- Opening Delimiter -

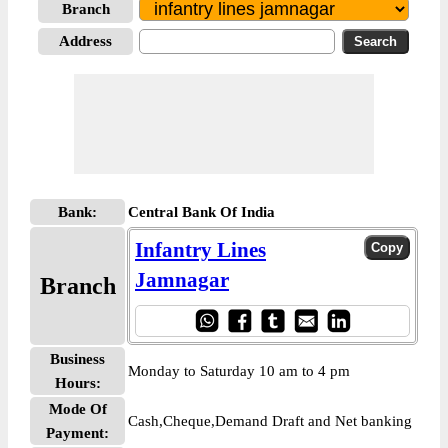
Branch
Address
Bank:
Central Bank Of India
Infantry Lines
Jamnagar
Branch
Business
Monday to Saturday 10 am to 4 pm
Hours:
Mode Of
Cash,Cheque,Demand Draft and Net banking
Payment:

- Closing Delimiter -

Your task
Every entry, word for word, should be given again; the pictures are not part of the copy.

The answer
Branch
Address
Bank:
Central Bank Of India
Infantry Lines
Jamnagar
Branch
Business
Monday to Saturday 10 am to 4 pm
Hours:
Mode Of
Cash,Cheque,Demand Draft and Net banking
Payment:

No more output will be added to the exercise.